El nuevo centro de detección de visitantes propuesto en la Casa Blanca genera debate

El plan de la administración Trump para un nuevo centro de control de visitantes en la Casa Blanca ha generado preocupaciones sobre la privacidad y la seguridad. Los expertos evalúan los posibles impactos.
La administración Trump propuso la construcción de un nuevo centro de control de visitantes en la Casa Blanca, lo que generó un debate entre legisladores, expertos en seguridad y defensores de las libertades civiles. El centro propuesto sometería a todos los visitantes de la residencia presidencial a controles de seguridad mejorados, incluidos escaneos biométricos potencialmente invasivos y verificaciones exhaustivas de antecedentes.
Los defensores del plan argumentan que reforzaría la seguridad y protección del presidente, su familia y el personal de la Casa Blanca. Citan la necesidad de una investigación de visitantes más estricta en una era de mayores amenazas internas y polarización política. Sin embargo, los críticos sostienen que las medidas podrían infringir las libertades civiles, crear barreras innecesarias al acceso público y potencialmente disuadir a los turistas y otros visitantes de participar en el proceso democrático.
La administración no ha proporcionado muchos detalles sobre el centro propuesto, incluida su ubicación exacta, la tecnología que se utilizará o el alcance de la información que se recopilaría sobre los visitantes. Esta falta de transparencia ha alimentado aún más las preocupaciones de grupos de libertades civiles y defensores de la transparencia.
"Necesitamos equilibrar la seguridad con el mantenimiento de la Casa Blanca como símbolo de gobierno abierto", dijo Sarah Turberville, directora del Proyecto de Constitución en el Proyecto de Supervisión Gubernamental. "Un control de visitantes demasiado restrictivo podría socavar la capacidad del público para acceder e interactuar con sus líderes electos".
Los expertos en seguridad también han cuestionado la necesidad de un centro de control de visitantes tan amplio, señalando que las medidas de seguridad existentes en la Casa Blanca, incluidas barreras físicas, agentes uniformados del Servicio Secreto y verificación de antecedentes de muchos visitantes, ya son bastante sólidas.

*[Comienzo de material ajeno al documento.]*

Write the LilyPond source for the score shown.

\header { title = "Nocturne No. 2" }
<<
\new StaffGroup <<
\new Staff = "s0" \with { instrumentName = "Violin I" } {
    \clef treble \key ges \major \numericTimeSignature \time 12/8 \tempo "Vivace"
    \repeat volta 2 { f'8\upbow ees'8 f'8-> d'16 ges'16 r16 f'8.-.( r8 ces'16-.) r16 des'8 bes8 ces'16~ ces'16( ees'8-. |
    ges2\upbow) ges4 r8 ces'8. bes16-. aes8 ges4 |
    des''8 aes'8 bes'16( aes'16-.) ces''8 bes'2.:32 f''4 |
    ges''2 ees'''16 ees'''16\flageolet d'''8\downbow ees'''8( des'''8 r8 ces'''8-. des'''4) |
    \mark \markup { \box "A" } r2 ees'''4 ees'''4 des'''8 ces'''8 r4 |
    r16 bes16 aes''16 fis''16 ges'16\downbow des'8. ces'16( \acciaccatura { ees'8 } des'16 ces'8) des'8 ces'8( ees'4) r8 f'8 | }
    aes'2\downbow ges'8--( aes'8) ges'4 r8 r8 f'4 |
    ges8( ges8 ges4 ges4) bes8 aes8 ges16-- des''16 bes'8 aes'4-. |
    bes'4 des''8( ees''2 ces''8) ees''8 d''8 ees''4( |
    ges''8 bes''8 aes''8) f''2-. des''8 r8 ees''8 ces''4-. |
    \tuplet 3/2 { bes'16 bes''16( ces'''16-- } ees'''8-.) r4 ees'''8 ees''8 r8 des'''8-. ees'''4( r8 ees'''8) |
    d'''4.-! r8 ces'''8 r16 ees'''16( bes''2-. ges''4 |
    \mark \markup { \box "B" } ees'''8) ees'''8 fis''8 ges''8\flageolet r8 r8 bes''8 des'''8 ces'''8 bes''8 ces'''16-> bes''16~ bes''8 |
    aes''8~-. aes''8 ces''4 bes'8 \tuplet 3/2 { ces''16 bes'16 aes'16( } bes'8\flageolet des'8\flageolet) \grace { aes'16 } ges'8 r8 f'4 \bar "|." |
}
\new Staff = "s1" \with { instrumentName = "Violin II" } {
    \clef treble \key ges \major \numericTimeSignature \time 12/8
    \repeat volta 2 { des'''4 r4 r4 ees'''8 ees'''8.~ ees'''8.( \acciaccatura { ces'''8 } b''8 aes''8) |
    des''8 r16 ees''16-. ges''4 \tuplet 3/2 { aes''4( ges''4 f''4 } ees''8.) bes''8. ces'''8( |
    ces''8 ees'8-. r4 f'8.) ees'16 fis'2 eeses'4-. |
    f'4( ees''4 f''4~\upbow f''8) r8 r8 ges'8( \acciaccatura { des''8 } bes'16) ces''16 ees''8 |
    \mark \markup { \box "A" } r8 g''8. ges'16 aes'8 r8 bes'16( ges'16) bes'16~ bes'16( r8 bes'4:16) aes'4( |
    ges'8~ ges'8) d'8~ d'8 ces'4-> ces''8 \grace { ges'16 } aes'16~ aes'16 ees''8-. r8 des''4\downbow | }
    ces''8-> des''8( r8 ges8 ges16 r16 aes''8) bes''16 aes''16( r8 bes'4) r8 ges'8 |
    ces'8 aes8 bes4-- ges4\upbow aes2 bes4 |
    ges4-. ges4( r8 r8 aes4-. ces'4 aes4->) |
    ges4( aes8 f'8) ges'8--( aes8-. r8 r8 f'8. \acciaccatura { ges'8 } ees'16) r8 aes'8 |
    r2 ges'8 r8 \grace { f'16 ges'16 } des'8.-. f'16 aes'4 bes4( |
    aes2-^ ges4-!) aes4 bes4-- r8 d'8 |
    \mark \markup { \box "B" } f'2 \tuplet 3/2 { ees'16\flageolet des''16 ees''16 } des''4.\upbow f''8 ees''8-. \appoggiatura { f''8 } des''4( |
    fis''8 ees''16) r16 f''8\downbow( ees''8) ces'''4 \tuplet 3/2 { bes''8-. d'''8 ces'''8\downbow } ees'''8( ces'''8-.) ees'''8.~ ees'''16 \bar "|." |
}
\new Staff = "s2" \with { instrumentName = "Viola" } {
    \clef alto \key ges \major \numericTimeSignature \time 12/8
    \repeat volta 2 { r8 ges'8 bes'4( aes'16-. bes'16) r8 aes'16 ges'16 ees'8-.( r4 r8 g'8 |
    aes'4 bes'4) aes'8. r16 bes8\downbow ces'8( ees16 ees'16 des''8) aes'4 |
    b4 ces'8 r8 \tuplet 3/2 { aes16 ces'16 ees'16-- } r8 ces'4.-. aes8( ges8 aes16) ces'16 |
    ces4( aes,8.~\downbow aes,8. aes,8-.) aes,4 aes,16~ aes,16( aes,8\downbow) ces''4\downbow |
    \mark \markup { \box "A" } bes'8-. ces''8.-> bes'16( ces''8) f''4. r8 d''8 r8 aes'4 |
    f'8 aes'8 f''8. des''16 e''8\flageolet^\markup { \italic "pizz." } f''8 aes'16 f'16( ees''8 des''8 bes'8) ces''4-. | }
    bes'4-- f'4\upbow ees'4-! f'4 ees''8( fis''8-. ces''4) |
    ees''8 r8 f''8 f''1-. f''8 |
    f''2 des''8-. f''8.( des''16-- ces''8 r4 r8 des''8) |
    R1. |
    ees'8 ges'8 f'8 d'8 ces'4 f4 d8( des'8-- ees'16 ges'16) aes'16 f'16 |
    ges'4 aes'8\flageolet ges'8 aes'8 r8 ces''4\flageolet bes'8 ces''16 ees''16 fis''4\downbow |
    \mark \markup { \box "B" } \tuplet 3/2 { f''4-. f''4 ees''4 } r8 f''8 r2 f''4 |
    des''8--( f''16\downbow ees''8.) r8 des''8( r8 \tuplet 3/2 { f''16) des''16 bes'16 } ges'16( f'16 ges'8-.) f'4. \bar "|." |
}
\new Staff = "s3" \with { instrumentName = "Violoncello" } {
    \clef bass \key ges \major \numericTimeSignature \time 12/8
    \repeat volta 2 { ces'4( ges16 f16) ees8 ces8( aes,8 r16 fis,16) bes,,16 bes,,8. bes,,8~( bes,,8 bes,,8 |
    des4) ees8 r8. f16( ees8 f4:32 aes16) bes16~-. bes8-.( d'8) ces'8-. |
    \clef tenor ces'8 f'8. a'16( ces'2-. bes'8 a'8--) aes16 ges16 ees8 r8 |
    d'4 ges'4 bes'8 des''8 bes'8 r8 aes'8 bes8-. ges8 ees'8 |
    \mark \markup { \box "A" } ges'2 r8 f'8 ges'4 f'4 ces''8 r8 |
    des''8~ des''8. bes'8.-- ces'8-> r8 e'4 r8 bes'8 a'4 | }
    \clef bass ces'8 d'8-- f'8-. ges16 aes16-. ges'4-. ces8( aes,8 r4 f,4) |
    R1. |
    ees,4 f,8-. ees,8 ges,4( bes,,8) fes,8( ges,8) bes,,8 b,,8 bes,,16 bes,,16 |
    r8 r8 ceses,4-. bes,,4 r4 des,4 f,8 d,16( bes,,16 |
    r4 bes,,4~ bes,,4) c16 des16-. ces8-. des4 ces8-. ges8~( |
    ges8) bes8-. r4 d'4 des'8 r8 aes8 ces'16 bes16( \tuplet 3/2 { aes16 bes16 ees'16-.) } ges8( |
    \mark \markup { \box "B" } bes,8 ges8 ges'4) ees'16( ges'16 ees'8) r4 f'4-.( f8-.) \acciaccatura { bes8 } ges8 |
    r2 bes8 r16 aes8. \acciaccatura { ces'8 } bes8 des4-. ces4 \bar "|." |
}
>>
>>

"La Casa Blanca es uno de los edificios más seguros del mundo", dijo el ex agente del Servicio Secreto Jonathan Wackrow. "No estoy seguro de que sea necesario un centro de detección separado o que valga la pena las posibles compensaciones en materia de libertades civiles".
La propuesta para el nuevo centro de visitantes surge cuando la administración Trump ha tratado de restringir el acceso público a la Casa Blanca de otras maneras, incluida la limitación del número de visitas públicas y la imposición de reglas más estrictas para el acceso de los medios.
En última instancia, el destino del centro de selección de visitantes propuesto probablemente dependerá del resultado de las discusiones en curso entre la Casa Blanca, el Congreso y varios grupos de partes interesadas. A medida que continúa el debate, habrá que sopesar cuidadosamente tanto la necesidad de mejorar la seguridad como la importancia de preservar el acceso público a la sede de la democracia estadounidense.